■ **WHAT YOU WILL DO**
From the lines below, pick out each one that contains the word "than" and copy it in full.

■ **LISTED ENTRIES**
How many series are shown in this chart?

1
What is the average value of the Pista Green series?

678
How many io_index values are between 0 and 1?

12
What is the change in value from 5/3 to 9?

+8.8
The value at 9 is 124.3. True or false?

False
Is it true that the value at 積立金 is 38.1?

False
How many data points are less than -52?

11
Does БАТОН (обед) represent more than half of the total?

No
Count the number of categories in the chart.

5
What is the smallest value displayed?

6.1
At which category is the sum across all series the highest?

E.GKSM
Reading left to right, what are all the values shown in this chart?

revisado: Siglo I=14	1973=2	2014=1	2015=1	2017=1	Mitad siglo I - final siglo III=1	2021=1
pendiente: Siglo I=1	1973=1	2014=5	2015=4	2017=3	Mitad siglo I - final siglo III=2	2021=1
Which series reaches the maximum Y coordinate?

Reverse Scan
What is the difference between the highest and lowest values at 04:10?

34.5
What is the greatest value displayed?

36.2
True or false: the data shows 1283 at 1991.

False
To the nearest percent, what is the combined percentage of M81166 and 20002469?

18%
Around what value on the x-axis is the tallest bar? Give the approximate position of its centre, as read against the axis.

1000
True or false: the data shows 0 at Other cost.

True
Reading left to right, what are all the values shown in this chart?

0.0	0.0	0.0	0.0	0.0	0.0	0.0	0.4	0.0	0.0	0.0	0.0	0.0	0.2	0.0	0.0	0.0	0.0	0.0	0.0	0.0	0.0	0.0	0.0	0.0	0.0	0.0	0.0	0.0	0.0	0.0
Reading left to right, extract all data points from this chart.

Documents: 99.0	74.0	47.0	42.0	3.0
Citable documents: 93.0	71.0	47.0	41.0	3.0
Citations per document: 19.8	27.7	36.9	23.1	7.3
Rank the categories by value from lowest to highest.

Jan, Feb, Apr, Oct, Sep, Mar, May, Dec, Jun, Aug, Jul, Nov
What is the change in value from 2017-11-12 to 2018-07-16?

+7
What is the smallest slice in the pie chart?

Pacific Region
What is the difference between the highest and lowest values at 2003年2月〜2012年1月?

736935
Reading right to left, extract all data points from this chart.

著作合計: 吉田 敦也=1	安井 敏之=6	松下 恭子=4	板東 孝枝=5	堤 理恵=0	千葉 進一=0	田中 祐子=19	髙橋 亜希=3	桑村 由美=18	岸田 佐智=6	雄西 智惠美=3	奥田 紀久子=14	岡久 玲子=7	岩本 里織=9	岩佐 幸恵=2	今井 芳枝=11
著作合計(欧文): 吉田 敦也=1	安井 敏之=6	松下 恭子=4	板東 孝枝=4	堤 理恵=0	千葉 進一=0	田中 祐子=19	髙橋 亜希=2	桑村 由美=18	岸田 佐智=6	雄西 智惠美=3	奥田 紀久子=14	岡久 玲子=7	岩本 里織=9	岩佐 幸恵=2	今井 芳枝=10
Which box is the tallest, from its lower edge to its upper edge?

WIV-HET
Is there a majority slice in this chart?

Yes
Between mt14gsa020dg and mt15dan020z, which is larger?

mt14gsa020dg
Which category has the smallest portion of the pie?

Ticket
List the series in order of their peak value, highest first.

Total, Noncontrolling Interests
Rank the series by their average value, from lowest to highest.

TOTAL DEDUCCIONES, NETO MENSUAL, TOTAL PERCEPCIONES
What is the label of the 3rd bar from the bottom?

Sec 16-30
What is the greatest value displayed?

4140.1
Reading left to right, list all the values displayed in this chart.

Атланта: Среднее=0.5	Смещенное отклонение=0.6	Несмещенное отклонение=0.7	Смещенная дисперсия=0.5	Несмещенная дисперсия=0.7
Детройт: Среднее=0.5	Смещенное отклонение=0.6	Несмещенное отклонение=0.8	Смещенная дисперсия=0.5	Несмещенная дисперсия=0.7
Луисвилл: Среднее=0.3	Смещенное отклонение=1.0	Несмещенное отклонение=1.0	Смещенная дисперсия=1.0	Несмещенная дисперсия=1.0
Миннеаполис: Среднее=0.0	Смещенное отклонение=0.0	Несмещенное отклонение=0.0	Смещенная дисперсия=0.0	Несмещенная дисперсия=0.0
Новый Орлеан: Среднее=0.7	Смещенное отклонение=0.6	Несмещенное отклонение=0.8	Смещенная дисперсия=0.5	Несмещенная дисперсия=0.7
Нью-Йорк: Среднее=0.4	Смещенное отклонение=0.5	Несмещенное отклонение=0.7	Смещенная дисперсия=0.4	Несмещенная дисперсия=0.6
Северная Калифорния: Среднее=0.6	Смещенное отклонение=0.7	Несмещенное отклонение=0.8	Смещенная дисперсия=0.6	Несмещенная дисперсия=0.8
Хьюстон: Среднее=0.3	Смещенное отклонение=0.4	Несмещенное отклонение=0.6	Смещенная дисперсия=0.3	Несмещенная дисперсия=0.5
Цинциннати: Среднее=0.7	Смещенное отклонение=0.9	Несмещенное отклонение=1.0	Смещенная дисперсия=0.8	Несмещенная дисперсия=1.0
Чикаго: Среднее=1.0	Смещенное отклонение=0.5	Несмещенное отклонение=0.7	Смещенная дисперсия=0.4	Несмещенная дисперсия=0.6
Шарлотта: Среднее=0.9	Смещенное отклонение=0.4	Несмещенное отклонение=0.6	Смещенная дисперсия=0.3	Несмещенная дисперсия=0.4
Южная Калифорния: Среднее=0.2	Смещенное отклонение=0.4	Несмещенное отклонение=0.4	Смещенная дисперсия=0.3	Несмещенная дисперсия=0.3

■ **FINISHED TASK**
How many data points are less than -52?
Does БАТОН (обед) represent more than half of the total?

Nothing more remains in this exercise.